A genome-wide association study (GWAS) identifies multiple loci linked with the natural variation for Al

• Published in: Functional plant biology : FPB Vol. 49; no. 10; pp. 845 - 860
• Main Authors: Du, Hanmei, Raman, Harsh, Kawasaki, Akitomo, Perera, Geetha, Diffey, Simon, Snowdon, Rod, Raman, Rosy, Ryan, Peter R.
• Format: Journal Article
• Language: English
• Published: 27.06.2022
• ISSN: 1445-4408; 1445-4416
• DOI: 10.1071/FP22073

Acid soils limit yields of many important crops including canola (Brassica napus), Australia’s third largest crop. Aluminium (Al3+) stress is the main cause of this limitation primarily because the toxic Al3+ present inhibits root growth. Breeding programmes do not target acid-soil tolerance in B. napus because genetic variation and convincing quantitative trait loci have not been reported. We conducted a genome-wide association study (GWAS) using the BnASSYST diversity panel of B. napus genotyped with 35 729 high-quality DArTseq markers. We screened 352 B. napus accessions in hydroponics with and without a toxic concentration of AlCl3 (12 μM, pH 4.3) for 12 days and measured shoot biomass, root biomass, and root length.

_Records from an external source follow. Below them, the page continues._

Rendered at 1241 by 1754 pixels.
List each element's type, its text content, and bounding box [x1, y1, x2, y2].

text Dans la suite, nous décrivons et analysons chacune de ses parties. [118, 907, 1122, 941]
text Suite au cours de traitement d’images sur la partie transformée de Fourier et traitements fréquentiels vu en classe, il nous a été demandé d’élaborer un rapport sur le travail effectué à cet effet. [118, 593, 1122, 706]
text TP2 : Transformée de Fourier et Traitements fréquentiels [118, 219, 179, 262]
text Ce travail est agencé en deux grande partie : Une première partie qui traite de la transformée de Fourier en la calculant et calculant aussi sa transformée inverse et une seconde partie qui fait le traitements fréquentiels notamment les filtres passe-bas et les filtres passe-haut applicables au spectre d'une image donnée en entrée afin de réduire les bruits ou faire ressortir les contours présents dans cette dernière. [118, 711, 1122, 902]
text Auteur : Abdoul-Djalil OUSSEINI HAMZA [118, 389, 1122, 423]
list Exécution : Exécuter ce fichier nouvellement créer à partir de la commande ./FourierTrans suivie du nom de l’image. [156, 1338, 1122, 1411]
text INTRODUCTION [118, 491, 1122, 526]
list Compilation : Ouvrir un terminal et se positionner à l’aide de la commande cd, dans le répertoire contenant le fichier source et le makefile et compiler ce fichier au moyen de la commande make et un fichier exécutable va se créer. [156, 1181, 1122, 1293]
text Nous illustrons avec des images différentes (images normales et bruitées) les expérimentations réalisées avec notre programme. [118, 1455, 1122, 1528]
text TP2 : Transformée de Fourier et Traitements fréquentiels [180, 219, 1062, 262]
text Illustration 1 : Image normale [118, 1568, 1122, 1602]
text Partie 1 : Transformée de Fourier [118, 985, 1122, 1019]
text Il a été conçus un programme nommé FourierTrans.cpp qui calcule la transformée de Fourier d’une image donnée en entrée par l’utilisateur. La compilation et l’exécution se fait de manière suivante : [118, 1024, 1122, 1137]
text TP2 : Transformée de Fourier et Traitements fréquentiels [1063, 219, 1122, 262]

By accounting for both population structure and kinship matrices, five significant quantitative trait loci for different measures of resistance were identified using incremental Al3+ resistance indices. Within these quantitative trait locus regions of B. napus, 40 Arabidopsis thaliana gene orthologues were identified, including some previously linked with Al3+ resistance. GWAS analysis indicated that multiple genes are responsible for the natural variation in Al3+ resistance in B. napus. The results provide new genetic resources and markers to enhance that Al3+ resistance of B. napus germplasm via genomic and marker-assisted selection.